In order to assess the performance of the heuristic procedure for large problem instances we compared it to a FCFS policy because a comparison to the value iteration algorithm for problem instances 4 and 5 would not be meaningful as the value iteration algorithm did not converge to the ε-optimal policy in any of the problem instances of problem classes 4 and 5 (see Table 2). Table 4 shows the data for the percentage deviations of average rewards of the heuristic procedure compared to the FCFS policy and Fig. 12 gives the corresponding histograms of the distributions of the percentage deviations for each problem class. It can be seen that on average the heuristic procedure outperforms the FCFS policy between 4.0 and 2.2%. As the heuristic starts out with a FCFS policy, it never performs worse than the FCFS policy. For some problem instances, the heuristic outperforms the FCFS policy significantly. This shows the potential benefits of the heuristic policy in practice, where each problem instance corresponds to a possible environment that an individual company is operating in.
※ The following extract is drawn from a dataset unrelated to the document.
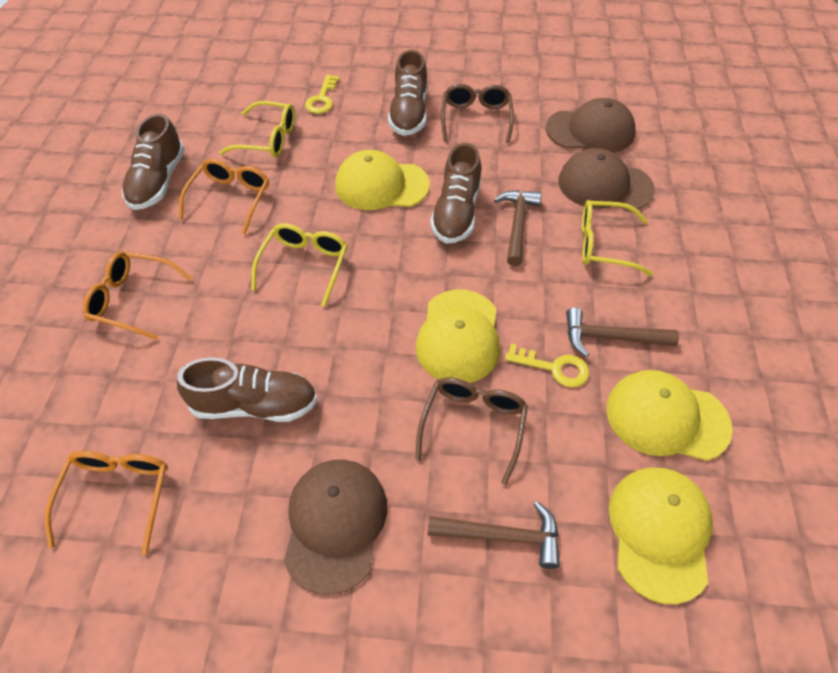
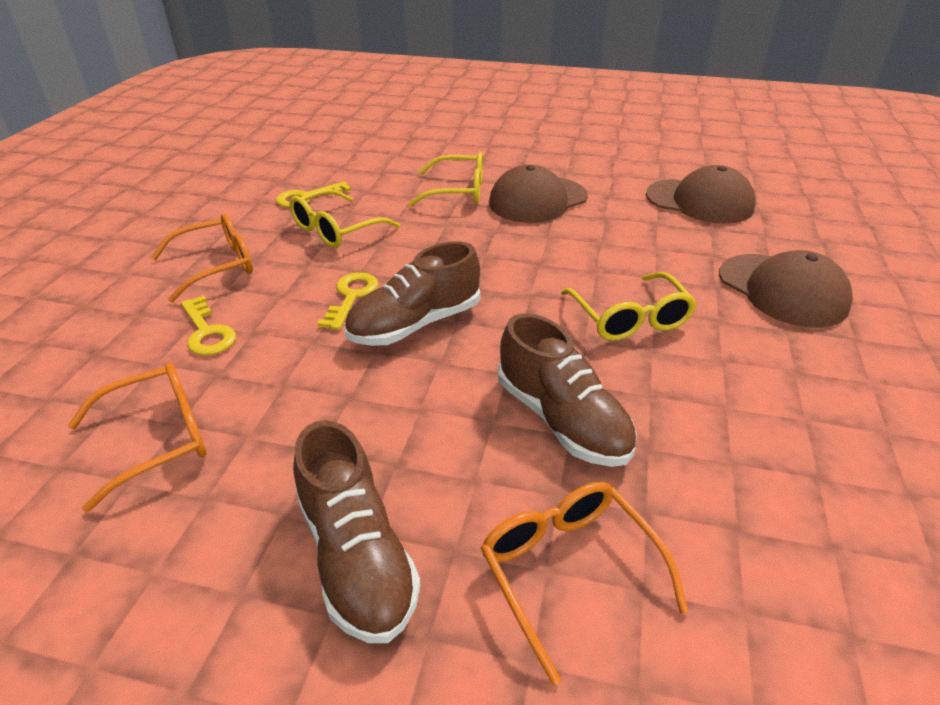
brown glasses: 2 -> 0
brown hammer: 3 -> 0
brown shoe: 4 -> 3
yellow cap: 4 -> 0
yellow key: 2 -> 3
Table 4 Percentage deviations of average rewards per period of the heuristic procedure compared to a FCFS policy
Fig. 12
figure 12

Histograms of the distributions of the percentage deviations of average rewards per period of the heuristic procedure compared to a FCFS policy

When looking at the runtimes for obtaining the average reward of the FCFS policy, one notices that the average runtimes are similar for problem classes 2 through 4, although the number of states increases considerably from problem class 2 to problem class 4. This can be explained by the fact that the number of order classes in these problem classes also increases and that simulation runs to estimate the average reward tend to be shorter with a higher number of order classes.

Conclusion

We modeled the application of revenue management to a make-to-order company which has limited inventory capacity. After classifying the underlying Markov decision process, we introduced a heuristic procedure. In numerical tests, we showed the potential benefits of using revenue management compared to a FCFS policy and also demonstrated the usefulness of the heuristic procedure. Furthermore we showed that it is not feasible to use the optimal procedure value iteration for large problem instances.

Our model does not take into account that already accepted orders whose lead times are not tight cannot be resequenced in order to accept orders with tight lead times that have to be rejected otherwise. Allowing the resequencing of the current queue of already accepted orders would cause an explosion of the state space as each member of the queue would have to be modelled by at least one additional state variable. Thus, this feature would make the model intractable.

Furthermore, we only consider one product and one machine. More products can be considered by introducing one additional state variable for each additional product in order to represent the current inventory level of the product. The new number of states, ∣Snew, is obtained by multiplying ∣S∣ by the maximum inventory level of each additional product. Thus, adding more products will lead to an explosion of the state space as well. Similarly, for each additional parallel machine one state variable would suffice to model the current booking level of the machine, but the state space will increase exponentially as well. Nevertheless, we think that our model provides valuable insight for applying revenue management to a manufacturing company with limited inventory capacity.

Future research will be concerned with setting an appropriate maximum inventory level in the case of high inventory costs and modelling sequence-dependent setup times and costs between different order classes for the multi-product, one-machine case.